(Selected text)

[APFloat] Fix getExactInverse for DoubleAPFloat

Some background: getExactInverse()'s callers expect that
the result is not subnormal.

DoubleAPFloat implemented getExactInverse() by going through
semPPCDoubleDoubleLegacy.

This means that numbers like 0x1p1022 which would have a normal inverse
in semPPCDoubleDouble would not in semPPCDoubleDoubleLegacy.

This commit refactors the logic into a single method on APFloat which
uses getExactLog2Abs() and scalbn() to calculate the inverse without
having to compute a reciprocal and test if it is inexact.
This approach works for both IEEEFloat and DoubleAPFloat.

Author: majnemer

llvm/include/llvm/ADT/APFloat.h

@@ -605,10 +605,6 @@ class IEEEFloat final {
                          unsigned FormatMaxPadding = 3,
                          bool TruncateZero = true) const;
 
-  /// If this value has an exact multiplicative inverse, store it in inv and
-  /// return true.

(End Selected text)

### What you will do:
**A.** Shorten the paragraph of the APFloat commit text that begins "This commit refactors the logic", keeping its main facts.
**B.** Please print everything in the APFloat commit text from "[APFloat] Fix getExactInverse" down to "not in semPPCDoubleDoubleLegacy.", unchanged.

(Material supplied)

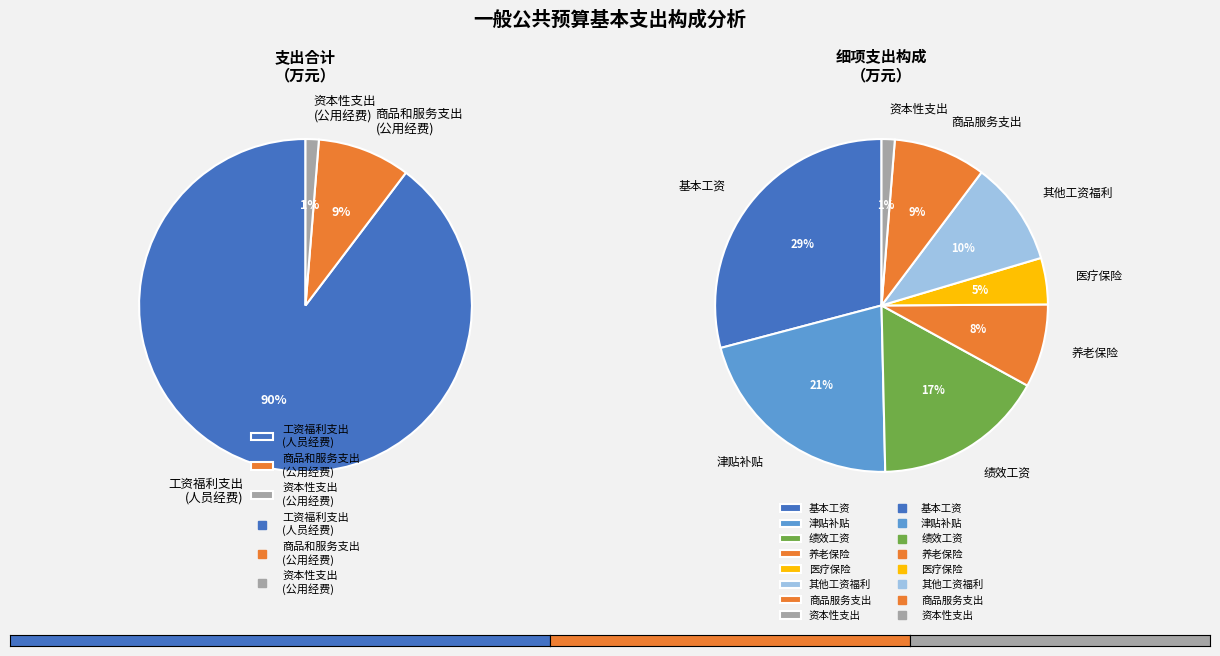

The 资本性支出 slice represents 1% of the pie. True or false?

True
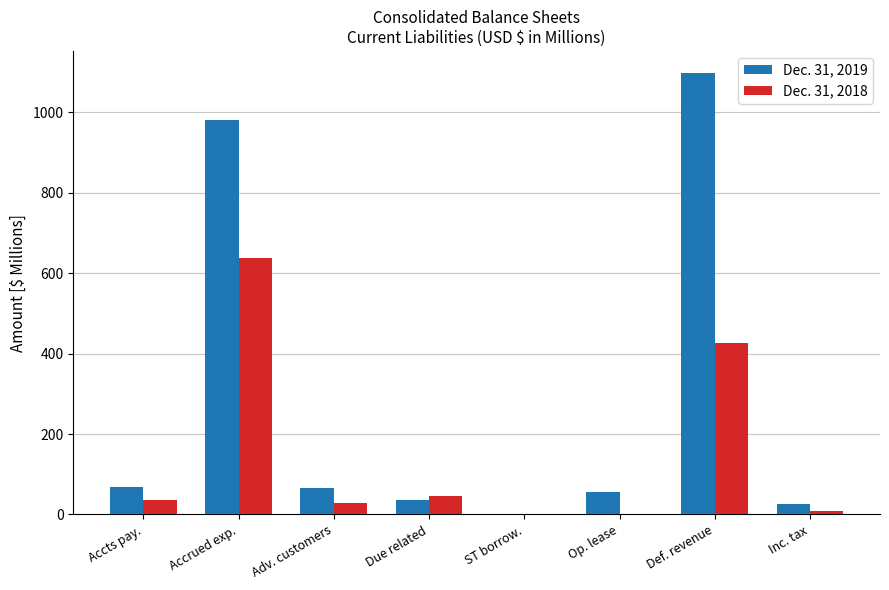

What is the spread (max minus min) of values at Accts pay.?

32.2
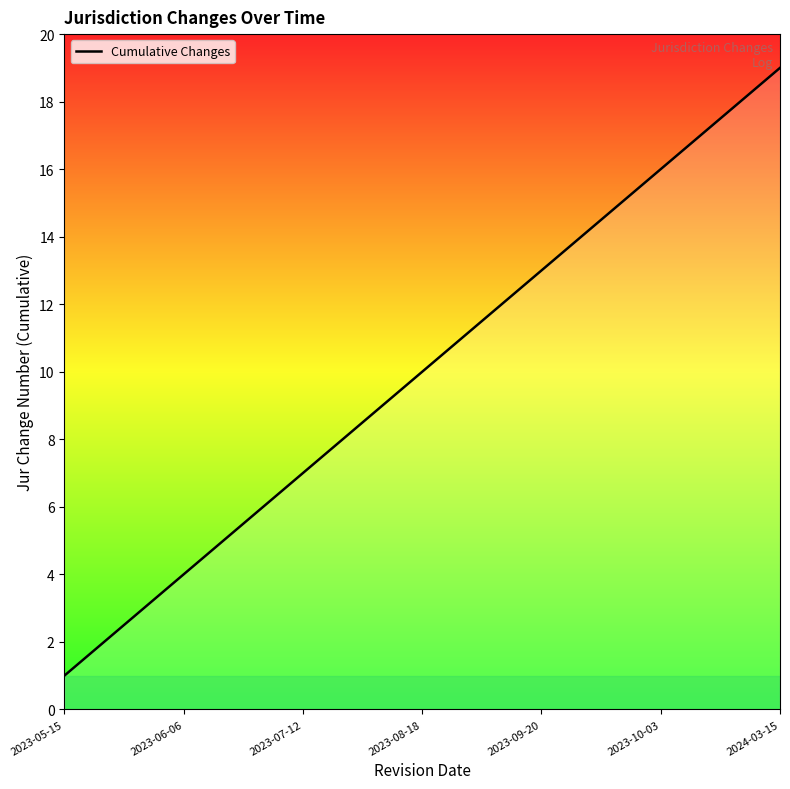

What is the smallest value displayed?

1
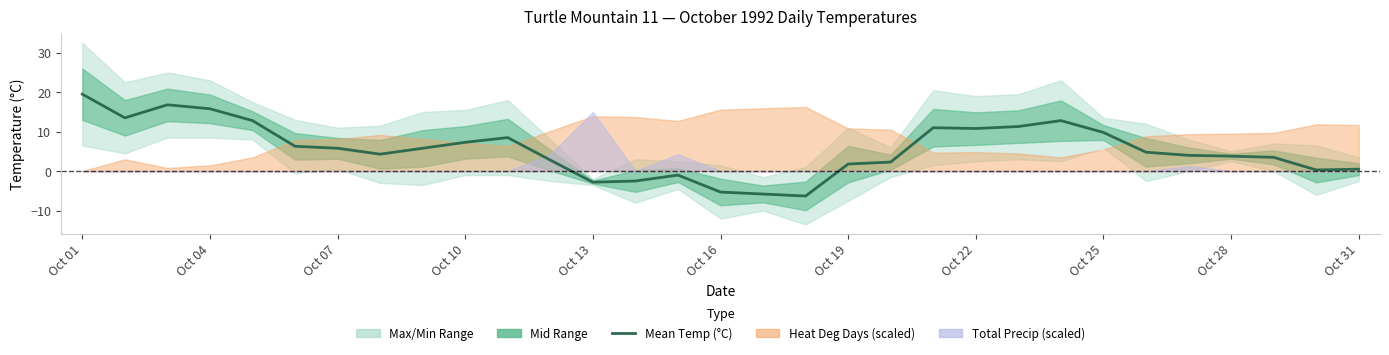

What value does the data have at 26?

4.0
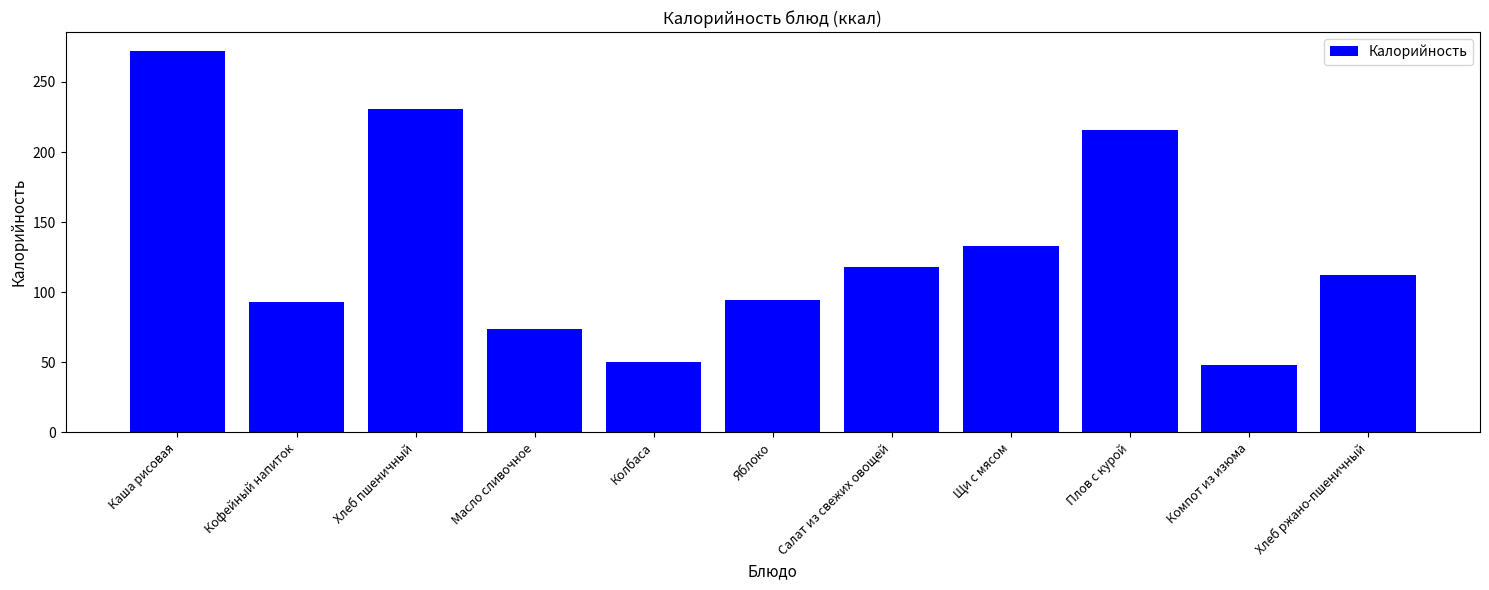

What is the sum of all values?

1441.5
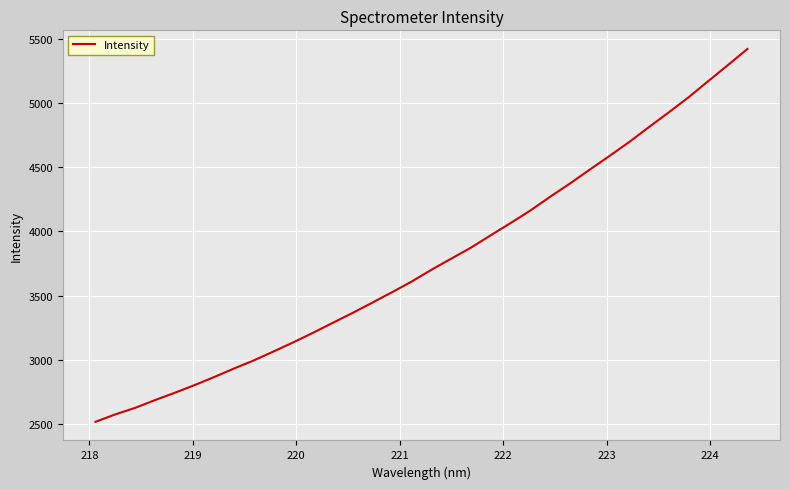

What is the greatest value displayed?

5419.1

(End Material supplied)

### Written responses:
**A.** The commit moves the logic into one APFloat method. That method finds the inverse with getExactLog2Abs() and scalbn(), so it doesn't need to compute a reciprocal and check whether it is inexact. It works for both IEEEFloat and DoubleAPFloat.

**B.**
[APFloat] Fix getExactInverse for DoubleAPFloat

Some background: getExactInverse()'s callers expect that
the result is not subnormal.

DoubleAPFloat implemented getExactInverse() by going through
semPPCDoubleDoubleLegacy.

This means that numbers like 0x1p1022 which would have a normal inverse
in semPPCDoubleDouble would not in semPPCDoubleDoubleLegacy.